Kabak S L, Karapetyan G M, Melnichenko Y M, Savrasova N A, Kosik I I
Belarusian State Medical University, Minsk, Belarus.
LLC «LODE», Minsk, Belarus.
Vestn Otorinolaringol. 2021;86(2):49-53. doi: 10.17116/otorino20218602149.
Was to compare manual, semi-automatic and automatic methods for determining the maxillary sinus volume using cone beam computed tomography (CBCT).

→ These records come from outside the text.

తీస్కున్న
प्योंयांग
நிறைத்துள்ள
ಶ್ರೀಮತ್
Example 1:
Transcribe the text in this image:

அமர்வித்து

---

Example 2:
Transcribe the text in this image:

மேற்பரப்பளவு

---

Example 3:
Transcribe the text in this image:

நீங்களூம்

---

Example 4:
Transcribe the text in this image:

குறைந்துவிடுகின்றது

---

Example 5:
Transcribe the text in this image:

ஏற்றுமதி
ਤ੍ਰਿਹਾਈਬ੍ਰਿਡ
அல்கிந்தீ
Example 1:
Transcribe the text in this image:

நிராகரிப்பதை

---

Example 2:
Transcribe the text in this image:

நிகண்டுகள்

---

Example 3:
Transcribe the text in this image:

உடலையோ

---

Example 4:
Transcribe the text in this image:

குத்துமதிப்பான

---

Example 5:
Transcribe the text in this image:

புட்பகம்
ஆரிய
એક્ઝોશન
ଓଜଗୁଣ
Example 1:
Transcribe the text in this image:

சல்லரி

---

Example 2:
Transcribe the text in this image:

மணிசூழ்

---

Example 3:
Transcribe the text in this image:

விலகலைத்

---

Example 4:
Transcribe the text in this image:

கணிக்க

CBCT images from 48 patients (96 maxillary sinuses) with no history of sinus and alveolar bone surgery, who were presented to Minsk medical centers, were used in this study. Neural network training was performed on CBCT scans of 42 patients (84 maxillary sinuses).The height, depth and width of the sinus were measured manually on CBCT scans of 6 patients (12 maxillary sinuses). Maxillary sinus volume (V) was calculated by the formula: V=height´depth´1/3 width. Semi-automatic segmentation was carried out by an expert radiologist. The convolutional neural network technology was applied for maxillary sinus automatic segmentation.

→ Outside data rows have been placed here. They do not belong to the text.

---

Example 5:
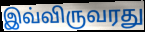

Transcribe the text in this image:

இவ்விருவரது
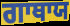
ਗਾਥਾਯ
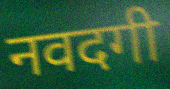
नवदगी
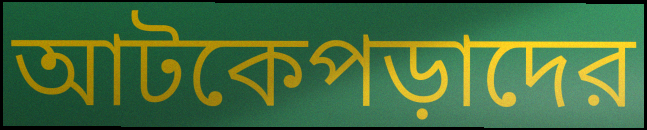
আটকেপড়াদের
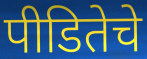
पीडितेचे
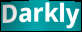
Darkly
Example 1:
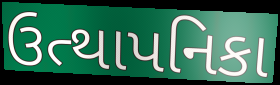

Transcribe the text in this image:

ઉત્થાપનિકા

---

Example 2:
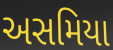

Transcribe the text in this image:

અસમિયા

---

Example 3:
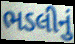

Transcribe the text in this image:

ભડલીનું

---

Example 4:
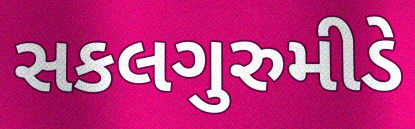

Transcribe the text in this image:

સકલગુરુમીડે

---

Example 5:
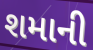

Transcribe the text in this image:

શમાની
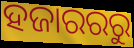
ହଜାରରରୁ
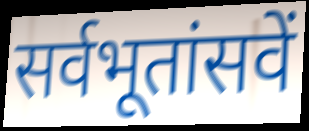
सर्वभूतांसवें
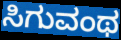
ಸಿಗುವಂಥ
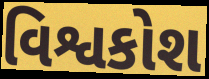
વિશ્વકોશ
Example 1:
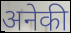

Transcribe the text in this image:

अनेकी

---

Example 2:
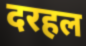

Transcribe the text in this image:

दरहल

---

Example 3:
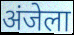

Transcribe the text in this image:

अंजेला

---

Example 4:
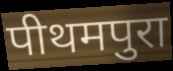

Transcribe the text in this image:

पीथमपुरा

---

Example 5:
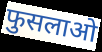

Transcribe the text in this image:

फुसलाओ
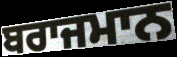
ਬਰਾਜਮਾਨ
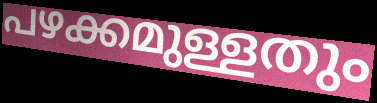
പഴക്കമുള്ളതും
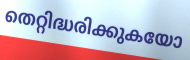
തെറ്റിദ്ധരിക്കുകയോ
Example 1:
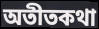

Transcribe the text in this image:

অতীতকথা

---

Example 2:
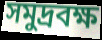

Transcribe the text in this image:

সমুদ্রবক্ষ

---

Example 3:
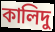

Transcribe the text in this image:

কালিদু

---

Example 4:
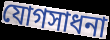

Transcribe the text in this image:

যোগসাধনা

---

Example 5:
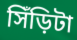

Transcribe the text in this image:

সিঁড়িটা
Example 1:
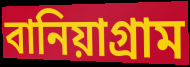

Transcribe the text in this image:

বানিয়াগ্রাম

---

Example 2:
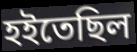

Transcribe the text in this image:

হইতেছিল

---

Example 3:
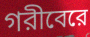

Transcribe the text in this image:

গরীবেরে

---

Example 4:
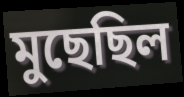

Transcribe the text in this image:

মুছেছিল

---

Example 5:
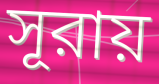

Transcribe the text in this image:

সূরায়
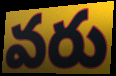
వరు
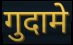
गुदामे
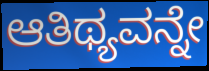
ಆತಿಥ್ಯವನ್ನೇ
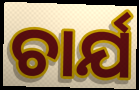
ଚାର୍ଯ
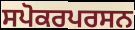
ਸਪੋਕਰਪਰਸਨ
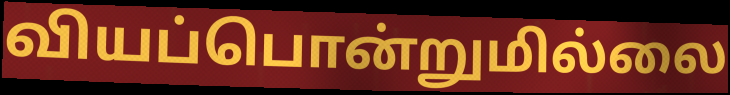
வியப்பொன்றுமில்லை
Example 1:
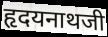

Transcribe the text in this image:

हृदयनाथजी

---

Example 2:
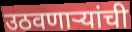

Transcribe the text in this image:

उठवणाऱ्यांची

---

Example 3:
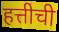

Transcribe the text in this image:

हत्तीची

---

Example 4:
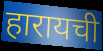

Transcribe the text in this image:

हारायची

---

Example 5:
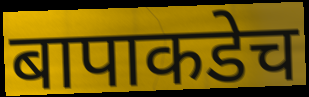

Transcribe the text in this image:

बापाकडेच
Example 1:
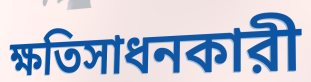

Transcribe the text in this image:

ক্ষতিসাধনকারী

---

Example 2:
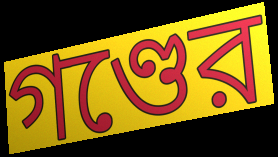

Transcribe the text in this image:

গণ্ডের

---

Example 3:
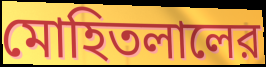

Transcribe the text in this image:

মোহিতলালের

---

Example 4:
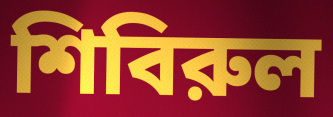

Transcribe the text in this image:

শিবিরুল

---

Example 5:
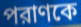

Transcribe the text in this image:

পরাণকে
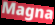
Magna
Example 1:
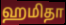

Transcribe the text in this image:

ஹமிதா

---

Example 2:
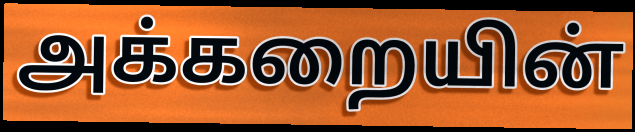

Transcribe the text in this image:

அக்கறையின்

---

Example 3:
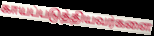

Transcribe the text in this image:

காயப்படுத்தியவர்களை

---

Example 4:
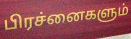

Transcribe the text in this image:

பிரச்னைகளும்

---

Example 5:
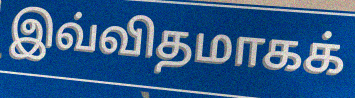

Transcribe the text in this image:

இவ்விதமாகக்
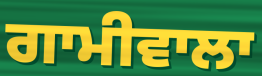
ਗਾਮੀਵਾਲਾ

The largest values were revealed by using the automatic method for sinus volume measurement. These values were within the 95% confidence interval (±4.29 cm) of the average sinus volume obtained from semi-automatic method.
The data obtained using the convolutional neural network technique (artificial intelligence) has a high correlation with the results of sinus morphometric analysis acquired through manual and semi-automatic methods. Automatic maxillary sinus segmentation technique does not require special user knowledge. This method is reproducible and it is implemented in a short time interval.
比较使用锥形束计算机断层扫描(CBCT)测定上颌窦容积的手动、半自动和自动方法。
本研究使用了明斯克医疗中心48例(96个上颌窦)无鼻窦及牙槽骨手术史患者的CBCT图像。对42例患者(84个上颌窦)的CBCT扫描进行神经网络训练。在6例患者(12个上颌窦)的CBCT扫描上手动测量鼻窦的高度、深度和宽度。上颌窦容积(V)通过公式计算:V = 高度×深度×1/3宽度。由专业放射科医生进行半自动分割。应用卷积神经网络技术进行上颌窦自动分割。
使用自动方法测量鼻窦容积得到的值最大。这些值在半自动方法获得的平均鼻窦容积的95%置信区间(±4.29 cm)内。
使用卷积神经网络技术(人工智能)获得的数据与通过手动和半自动方法获得的鼻窦形态测量分析结果具有高度相关性。上颌窦自动分割技术不需要用户具备特殊知识。该方法具有可重复性,且能在短时间内实现。